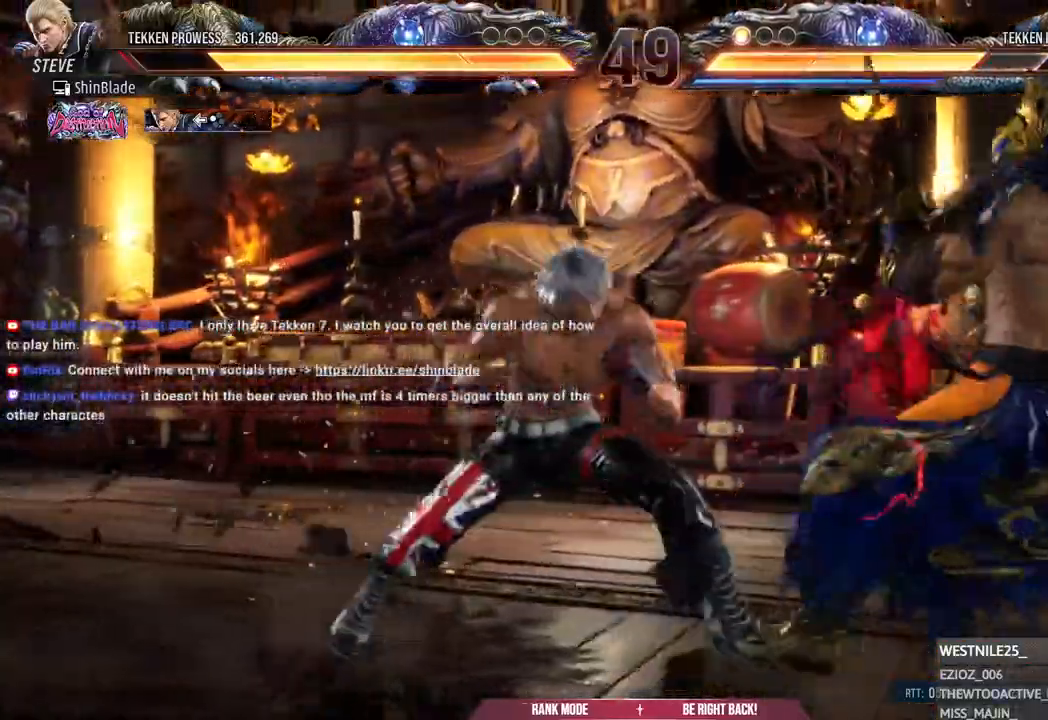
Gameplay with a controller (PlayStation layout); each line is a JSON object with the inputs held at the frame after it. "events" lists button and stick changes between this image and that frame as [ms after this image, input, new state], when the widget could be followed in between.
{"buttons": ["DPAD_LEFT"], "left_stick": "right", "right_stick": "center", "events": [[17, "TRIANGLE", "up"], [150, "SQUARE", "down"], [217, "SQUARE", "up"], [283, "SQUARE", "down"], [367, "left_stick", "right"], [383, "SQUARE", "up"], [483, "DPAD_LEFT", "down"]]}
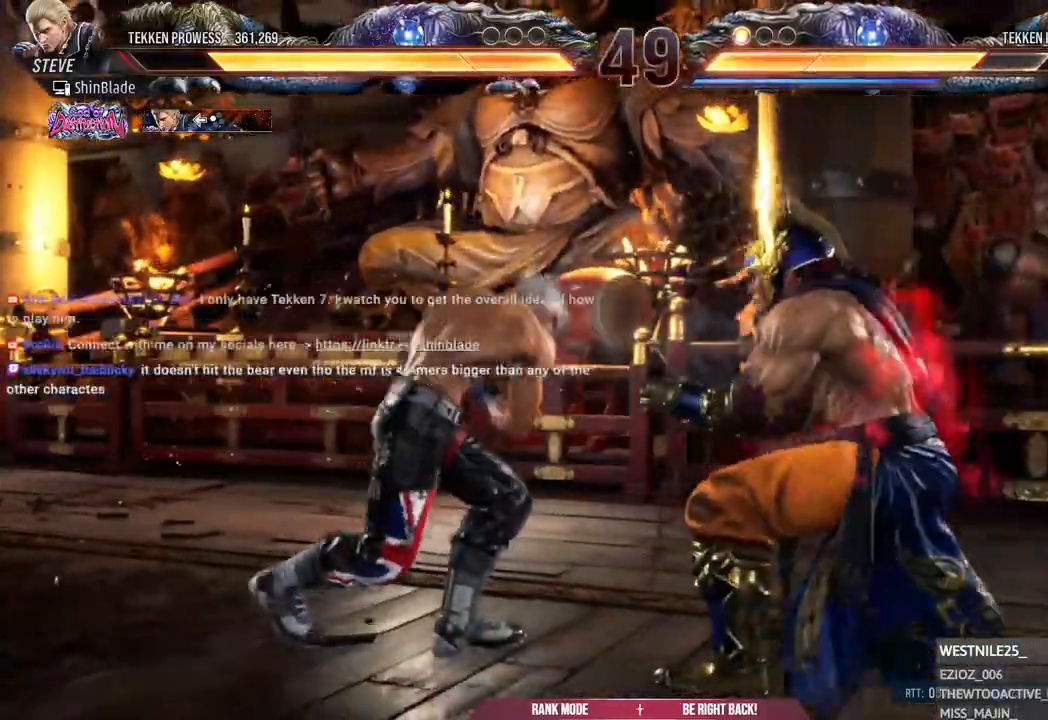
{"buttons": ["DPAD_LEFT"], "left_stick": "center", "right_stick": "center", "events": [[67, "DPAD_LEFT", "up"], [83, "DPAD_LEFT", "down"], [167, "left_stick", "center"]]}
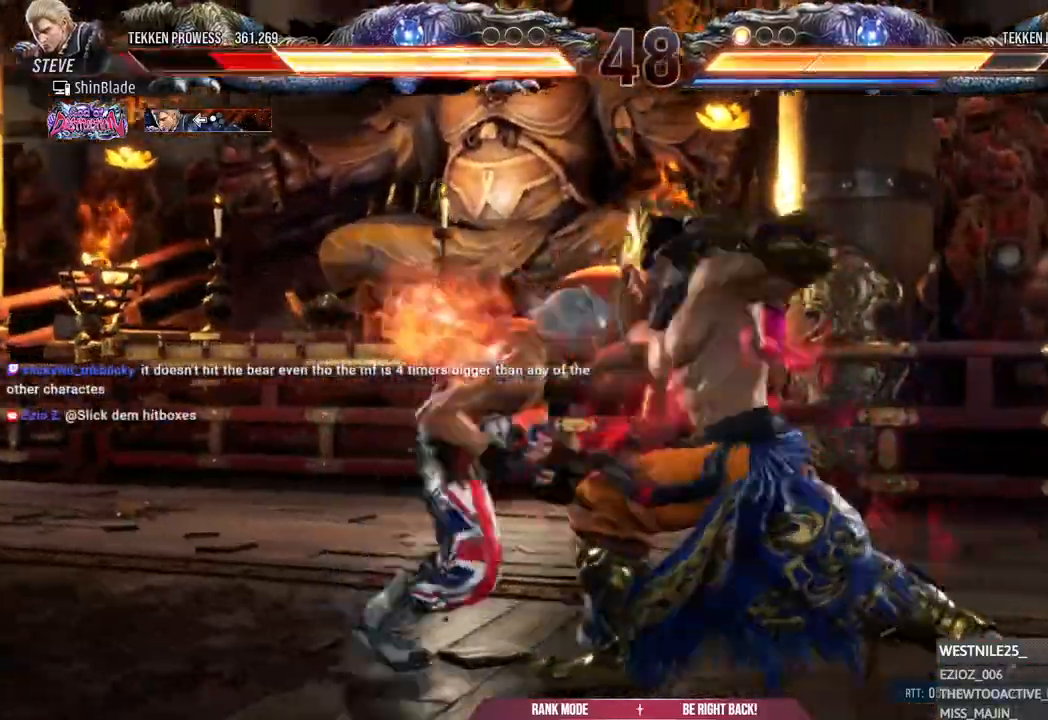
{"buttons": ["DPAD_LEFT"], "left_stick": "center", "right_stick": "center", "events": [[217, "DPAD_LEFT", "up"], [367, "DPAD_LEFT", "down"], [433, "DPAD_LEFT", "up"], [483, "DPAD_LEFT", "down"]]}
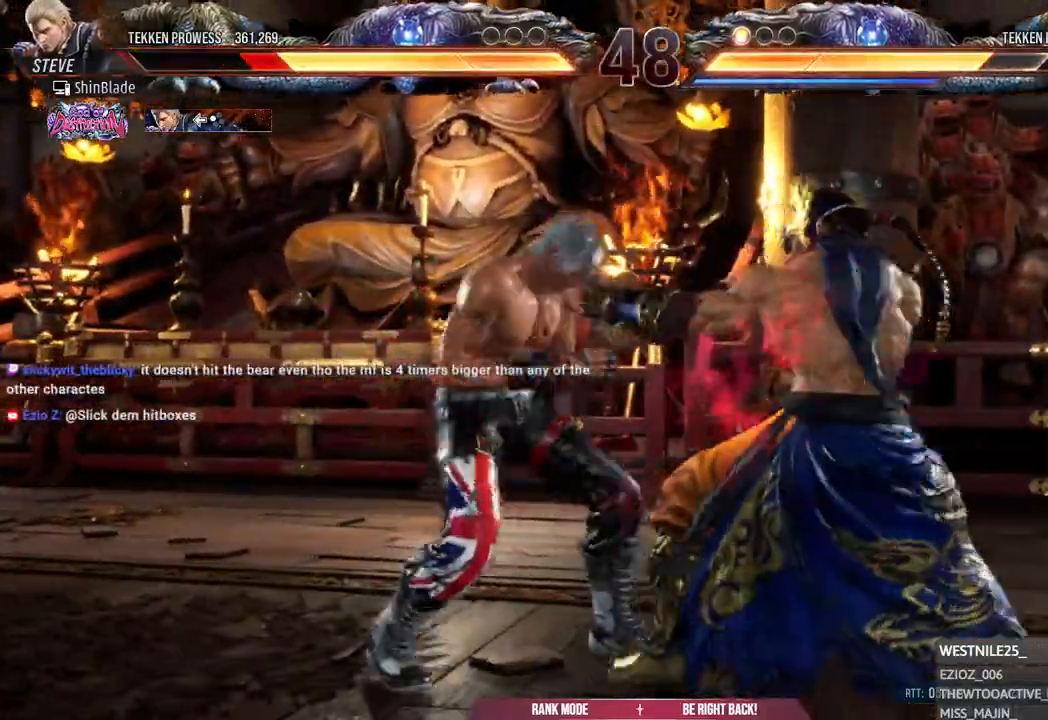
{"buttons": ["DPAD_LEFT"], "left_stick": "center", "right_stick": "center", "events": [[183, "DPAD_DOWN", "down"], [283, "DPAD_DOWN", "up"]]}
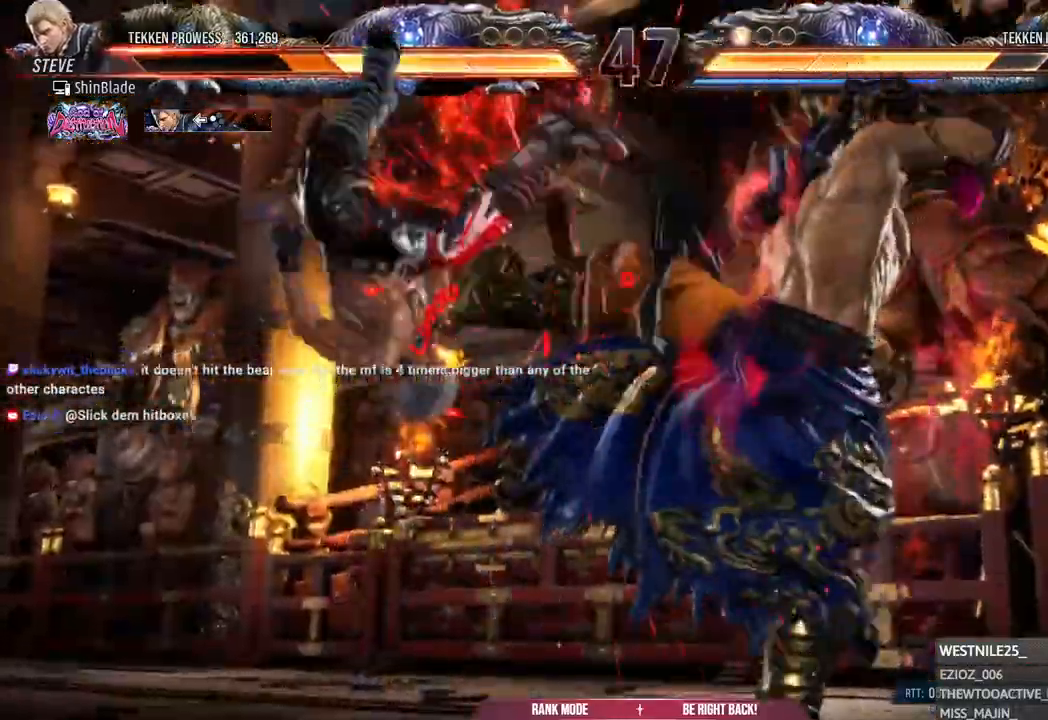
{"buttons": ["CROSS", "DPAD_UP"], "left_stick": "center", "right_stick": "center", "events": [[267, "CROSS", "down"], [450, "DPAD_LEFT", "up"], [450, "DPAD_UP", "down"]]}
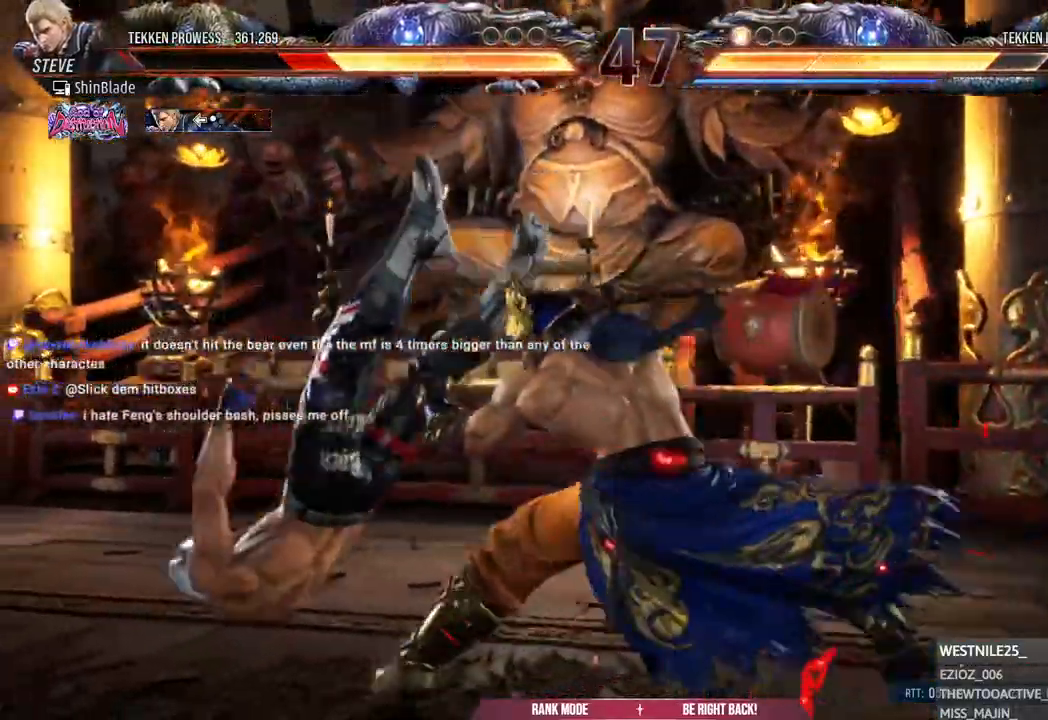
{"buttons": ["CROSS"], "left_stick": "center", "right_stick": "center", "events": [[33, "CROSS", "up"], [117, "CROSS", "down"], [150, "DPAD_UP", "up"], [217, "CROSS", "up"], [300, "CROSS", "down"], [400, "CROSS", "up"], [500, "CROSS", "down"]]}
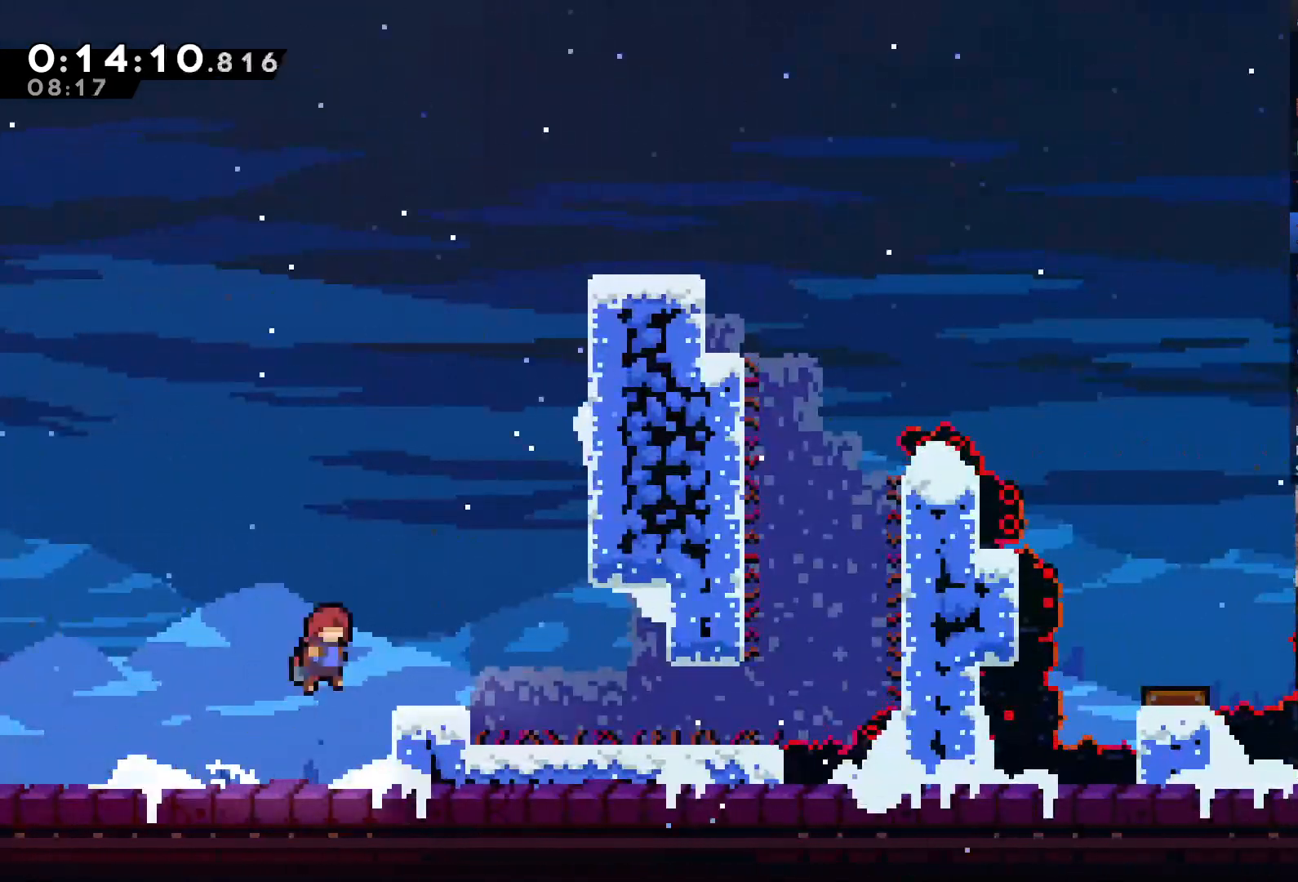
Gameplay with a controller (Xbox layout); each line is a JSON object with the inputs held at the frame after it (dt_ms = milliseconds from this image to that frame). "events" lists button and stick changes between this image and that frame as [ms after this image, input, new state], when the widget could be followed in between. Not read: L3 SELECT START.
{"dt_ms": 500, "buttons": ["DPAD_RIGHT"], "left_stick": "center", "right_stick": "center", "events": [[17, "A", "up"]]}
------------------------------
Word-for-word output of every record is needed, with images omitted.

Gameplay with a controller (PlayStation layout); each line is a JSON object with the inputs held at the frame after it. "events" lists button and stick changes between this image and that frame as [ms after this image, input, new state], when the widget could be followed in between.
{"buttons": ["DPAD_LEFT"], "left_stick": "right", "right_stick": "center", "events": [[17, "TRIANGLE", "up"], [150, "SQUARE", "down"], [217, "SQUARE", "up"], [283, "SQUARE", "down"], [367, "left_stick", "right"], [383, "SQUARE", "up"], [483, "DPAD_LEFT", "down"]]}
{"buttons": ["DPAD_LEFT"], "left_stick": "center", "right_stick": "center", "events": [[67, "DPAD_LEFT", "up"], [83, "DPAD_LEFT", "down"], [167, "left_stick", "center"]]}
{"buttons": ["DPAD_LEFT"], "left_stick": "center", "right_stick": "center", "events": [[217, "DPAD_LEFT", "up"], [367, "DPAD_LEFT", "down"], [433, "DPAD_LEFT", "up"], [483, "DPAD_LEFT", "down"]]}
{"buttons": ["DPAD_LEFT"], "left_stick": "center", "right_stick": "center", "events": [[183, "DPAD_DOWN", "down"], [283, "DPAD_DOWN", "up"]]}
{"buttons": ["CROSS", "DPAD_UP"], "left_stick": "center", "right_stick": "center", "events": [[267, "CROSS", "down"], [450, "DPAD_LEFT", "up"], [450, "DPAD_UP", "down"]]}
{"buttons": ["CROSS"], "left_stick": "center", "right_stick": "center", "events": [[33, "CROSS", "up"], [117, "CROSS", "down"], [150, "DPAD_UP", "up"], [217, "CROSS", "up"], [300, "CROSS", "down"], [400, "CROSS", "up"], [500, "CROSS", "down"]]}
Gameplay with a controller (Xbox layout); each line is a JSON object with the inputs held at the frame after it (dt_ms = milliseconds from this image to that frame). "events" lists button and stick changes between this image and that frame as [ms after this image, input, new state], when the widget could be followed in between. Not read: L3 SELECT START.
{"dt_ms": 500, "buttons": ["DPAD_RIGHT"], "left_stick": "center", "right_stick": "center", "events": [[17, "A", "up"]]}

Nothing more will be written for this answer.